Mulvahill allowed the prosecution to remove Juror V. He agreed she was “particularly quiet,” “physically reserved” and “didn’t give a whole lot of information.”
“She’s just really quiet and she is non-emotive in making her responses,” Mulvahill concluded.
On appeal, Souders argued the prosecutor’s race-neutral explanation should not be believed because the prosecution, itself, never engaged in any “meaningful” discussion with Juror V.
But a three-judge Court of Appeals panel disagreed. Judge Lino S. Lipinsky de Orlov noted the prosecutor’s justification at the time was “more nuanced than how Souders frames it.”
The prosecutor’s “motivation for the strike was Juror V’s quiet and unforthcoming demeanor compared to that of other jurors, and not merely that he lacked information about her,” Lipinsky wrote in a Feb. 20 opinion.

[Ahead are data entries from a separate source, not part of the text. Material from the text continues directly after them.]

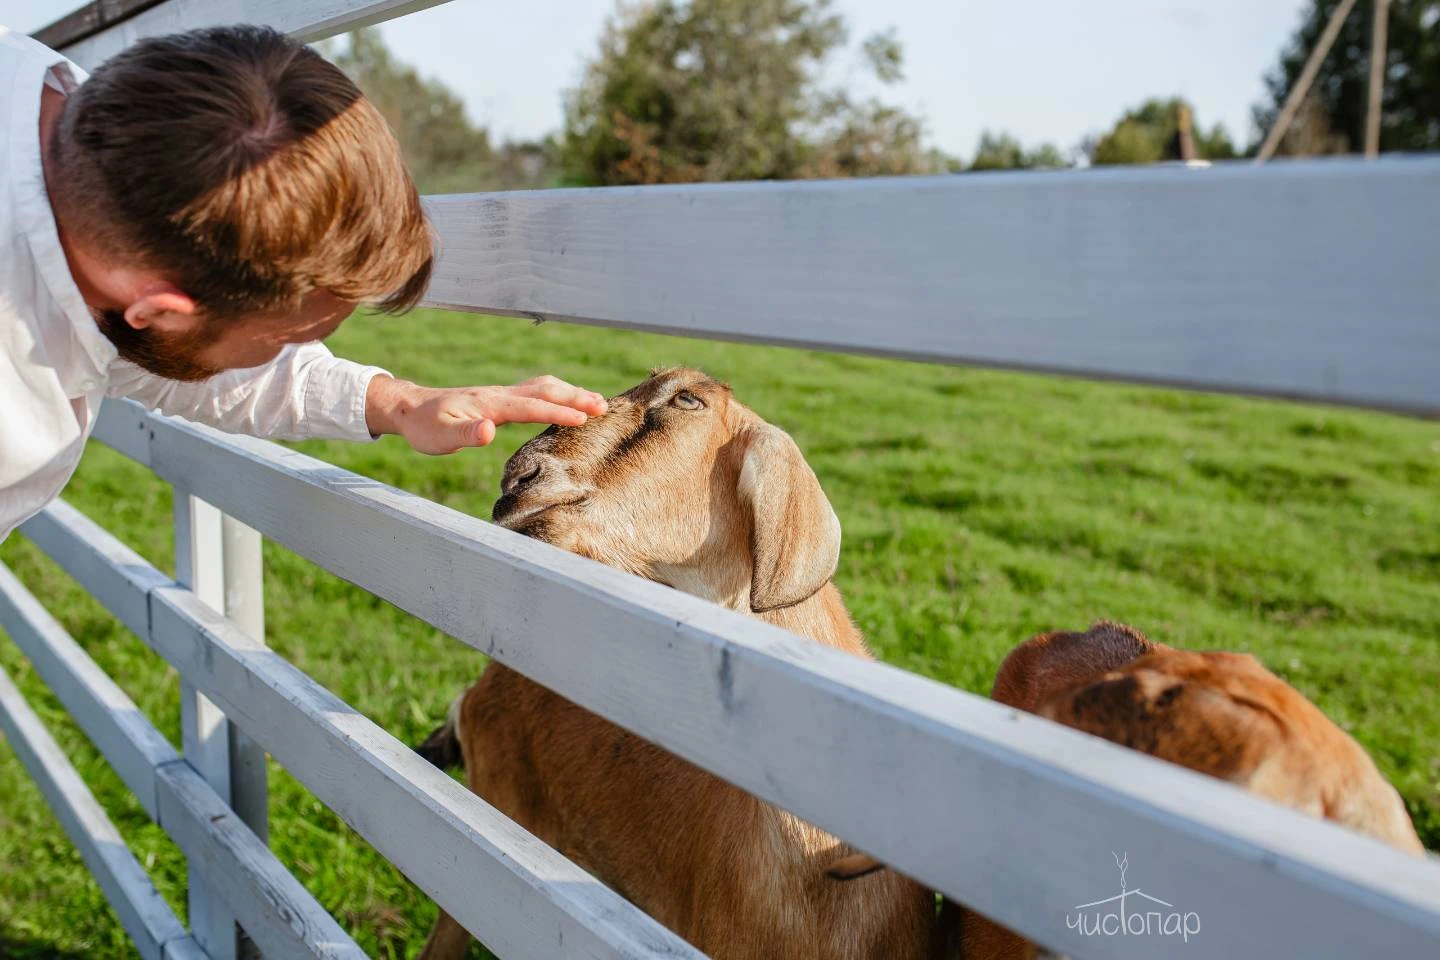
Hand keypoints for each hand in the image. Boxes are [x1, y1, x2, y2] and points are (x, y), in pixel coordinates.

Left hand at [365, 375, 608, 454]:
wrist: (410, 407)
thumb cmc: (425, 426)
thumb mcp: (439, 437)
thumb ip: (466, 434)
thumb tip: (489, 430)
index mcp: (491, 404)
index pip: (532, 406)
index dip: (559, 412)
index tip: (585, 419)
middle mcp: (501, 394)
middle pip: (546, 390)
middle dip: (576, 397)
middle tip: (605, 407)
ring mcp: (502, 393)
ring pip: (544, 386)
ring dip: (571, 392)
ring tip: (597, 402)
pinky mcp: (501, 398)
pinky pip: (537, 391)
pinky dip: (558, 393)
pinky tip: (566, 401)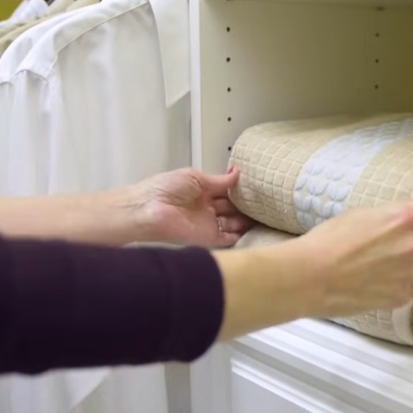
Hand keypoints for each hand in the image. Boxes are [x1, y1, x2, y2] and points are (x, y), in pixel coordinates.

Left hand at [129, 167, 254, 247]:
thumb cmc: (165, 189)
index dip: (240, 190)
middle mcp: (207, 208)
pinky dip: (238, 236)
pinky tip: (251, 230)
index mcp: (202, 191)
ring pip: (233, 223)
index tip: (257, 188)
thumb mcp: (195, 177)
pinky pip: (227, 239)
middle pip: (232, 208)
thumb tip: (237, 173)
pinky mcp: (208, 238)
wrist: (147, 210)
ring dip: (245, 220)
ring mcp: (208, 224)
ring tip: (264, 216)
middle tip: (265, 204)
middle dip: (246, 206)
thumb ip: (219, 180)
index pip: (227, 191)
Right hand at [286, 196, 412, 317]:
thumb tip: (412, 214)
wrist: (310, 277)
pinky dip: (407, 278)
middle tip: (400, 237)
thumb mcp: (363, 213)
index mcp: (405, 219)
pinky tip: (383, 276)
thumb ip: (395, 213)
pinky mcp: (404, 295)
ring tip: (390, 259)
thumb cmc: (329, 241)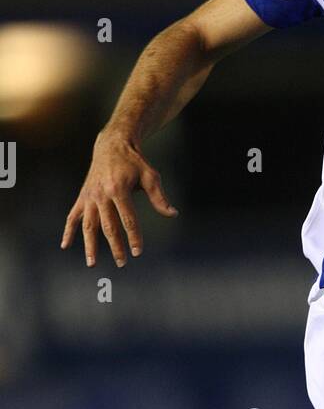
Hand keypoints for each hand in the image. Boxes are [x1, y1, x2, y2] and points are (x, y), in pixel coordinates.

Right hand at [60, 129, 177, 266]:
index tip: (138, 252)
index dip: (134, 237)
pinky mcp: (83, 197)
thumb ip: (159, 197)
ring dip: (90, 245)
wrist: (111, 145)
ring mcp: (90, 197)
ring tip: (92, 263)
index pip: (128, 219)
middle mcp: (101, 195)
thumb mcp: (150, 176)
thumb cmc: (134, 162)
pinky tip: (65, 245)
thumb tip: (173, 214)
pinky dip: (68, 231)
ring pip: (88, 225)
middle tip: (122, 263)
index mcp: (119, 189)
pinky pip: (73, 216)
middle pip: (108, 226)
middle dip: (115, 246)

Colorado Court of Appeals Judges (from left) Sueanna P. Johnson, Pax L. Moultrie, and Lino S. Lipinsky de Orlov answer questions from students in the Green Mountain High School auditorium after hearing oral arguments in two cases as part of a “Courts in the Community” event on Thursday, Feb. 27, 2025. The Colorado Court of Appeals and Supreme Court hold Courts in the Community events multiple times per year in which they conduct oral arguments in real cases before an audience of students. (Stephen Swofford, Denver Gazette)
While the appellate judges could not confirm Mulvahill’s assessment of Juror V’s demeanor, her brief statements in court supported the idea that she was not forthcoming.
“Because the court was able to view Juror V’s demeanor, and nothing in the record indicates the prosecutor’s and the court’s observations were contrary to the court’s findings,” Lipinsky wrote, “we conclude that this case does not present the ‘exceptional circumstances’ that permit an appellate court to second-guess a trial court’s step-three Batson analysis.”
The case is People v. Souders.
In the second case out of Adams County, the government filed a child neglect case against a mother, identified as D.R.P. After a trial, jurors ultimately determined she mistreated or abused her children.
On appeal, D.R.P. challenged the county’s dismissal of a woman identified as Juror Y.C. The juror only engaged once with the county’s attorney, when they briefly discussed the burden of proof in a child neglect case.
During the Batson challenge, the county’s attorney said he “couldn’t get a read on” some of Juror Y.C.’s written answers to questions. Also, the woman “seemed unwilling or unwanting to thoroughly engage” and was “speaking softly.”
District Court Judge Caryn A. Datz, in allowing the county to strike Juror Y.C., initially noted there was nothing besides the woman’s dark hair and last name to suggest she was a person of color. But Datz found no “sufficient evidence of purposeful discrimination.”
A different appeals panel noted it would have been better for Datz to verify whether Juror Y.C. was, in fact, a person of color before going through the Batson process. Nonetheless, the county’s attorney’s reasons for the strike — he “couldn’t get a read on” her and was put off by her demeanor — were race-neutral.
It was “apparent that the court was simply not persuaded that mother met her burden to prove purposeful racial discrimination,” wrote Judge Dennis A. Graham in the Feb. 20 opinion.
The case is People in the Interest of J.R.M. et al.